Thursday, November 8, 2012

"Living the dream" versus actually attempting to live it

They should have known better than to let me have like 8 days without working.  Or has it been 9?  Eh, it's been a while.

I have grown so accustomed to my new post-low-wage-slave-labor life that I have almost forgotten that I am still chained down, for a little bit longer.  Here's to hoping that I do get that tutoring position so I can do something of social value.  Helping people succeed in school.  Sometimes school can be daunting, and it's good to have a mentor to help guide the way through it all.  I would be good at that, and I definitely have knowledge in the subject of English.

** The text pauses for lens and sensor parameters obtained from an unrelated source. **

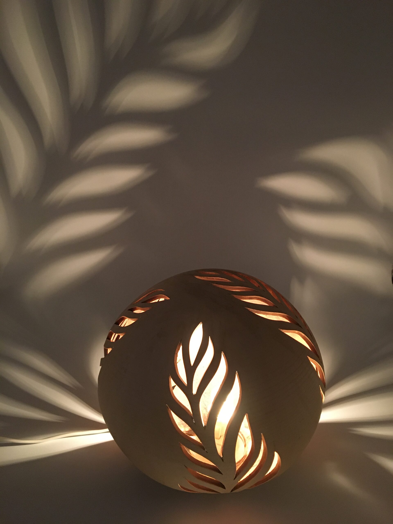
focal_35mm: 29
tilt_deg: -22.6
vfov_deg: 61.7
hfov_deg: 48.2
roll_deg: +0.5
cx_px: 196
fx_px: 439
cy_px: 262
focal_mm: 4.15
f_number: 2.2
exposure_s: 1/17
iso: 250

With my master's degree I will be able to teach freshman college comp level classes and classes at community colleges and probably technical schools too.  Or be a full-time tutor.  Or writing or editing gigs.  Really, there are a lot of possibilities.

My goal is to go on and get my Ph.D. in English Lit.  I want to teach like modern British and American Lit courses.  I think it would also be cool to have a Kurt Vonnegut class or a subversive lit class, or something along those lines.  It would consist of Melville, Orwell, Huxley, Vonnegut, Bradbury, maybe Philip K. Dick, Hunter S. Thompson.  I don't know.  I would have to do more reading and analyzing.

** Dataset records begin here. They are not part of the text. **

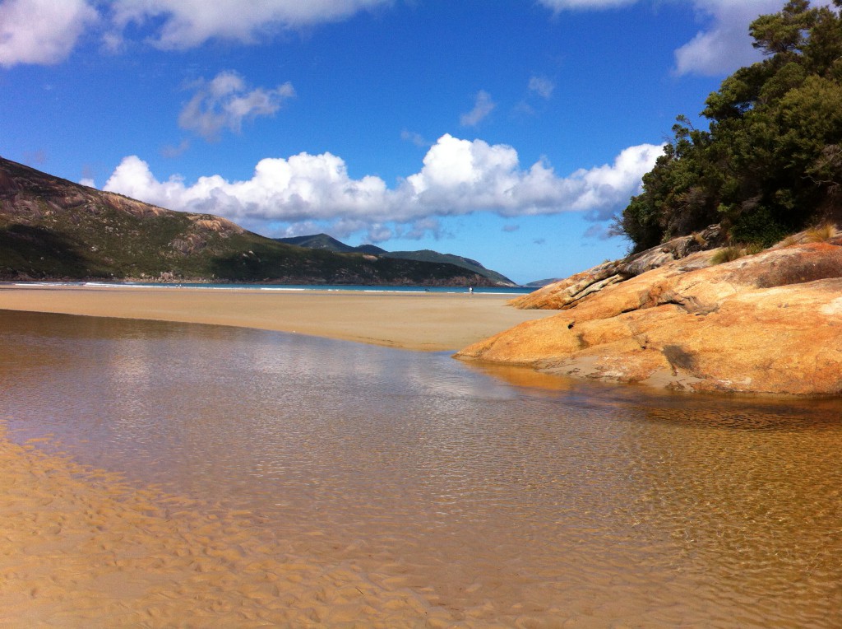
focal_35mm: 35
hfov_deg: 52.7
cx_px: 421
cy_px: 314
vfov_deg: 40.6
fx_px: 850
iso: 80
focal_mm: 3.85
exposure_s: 1/2742
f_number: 2.8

I am taking a Melville class next semester, which I am excited about.  I am also taking Chaucer, which I have read, in Middle and Modern English, and can take or leave, even though I know it's important.  I have even read a Saint's Tale by Chaucer.  Finally, I am taking my first Shakespeare course.  I don't know how I avoided it in my undergrad, even though they covered ol' Bill in my one survey course with Dr. Berardinelli -- but he only covered the Sonnets.  It's nerdy, I know, but I will finally get to put my Complete Works to use.

In fact, depending on what the Melville course covers, I already Billy Budd and The Piazza Tales, Moby Dick and Israel Potter.  I might have to buy one or two more, and possibly the Chaucer, although I definitely have The Canterbury Tales in middle English in my Norton Edition.  I don't know what else the class will cover.  The Canterbury Tales is by far Chaucer's most significant contribution to English Literature, so whatever else it covers will be secondary.

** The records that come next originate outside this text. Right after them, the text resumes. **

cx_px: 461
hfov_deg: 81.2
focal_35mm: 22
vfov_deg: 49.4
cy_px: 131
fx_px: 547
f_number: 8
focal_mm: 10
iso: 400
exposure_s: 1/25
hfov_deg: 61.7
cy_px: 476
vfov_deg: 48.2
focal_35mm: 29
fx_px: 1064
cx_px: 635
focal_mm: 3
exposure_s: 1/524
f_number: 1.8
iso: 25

This semester has definitely been useful, I will definitely use my new knowledge of linguistics and sociolinguistics to use.  I am doing a paper on the effects of present tense in Rabbit, Run, I'm doing a paper on social media literacy, and I'm doing a paper on lexical ambiguity in sex slang.  And I am going to apply to a conference with my Havelok the Dane paper.

Without having to work for my corporate slave driver, I would be able to focus even more on my career path.  That's why I need to get a job in my field, a part-time one, even if it is not with Akron.  Somewhere.  Maybe at a library.  Or -- the dream -- a writing job.  I would write about anything.  Just saying.

No matter what, no more "living the dream"at work, where, even on a basic level, I could actually be living it.  I do, after all, have a bachelor's degree.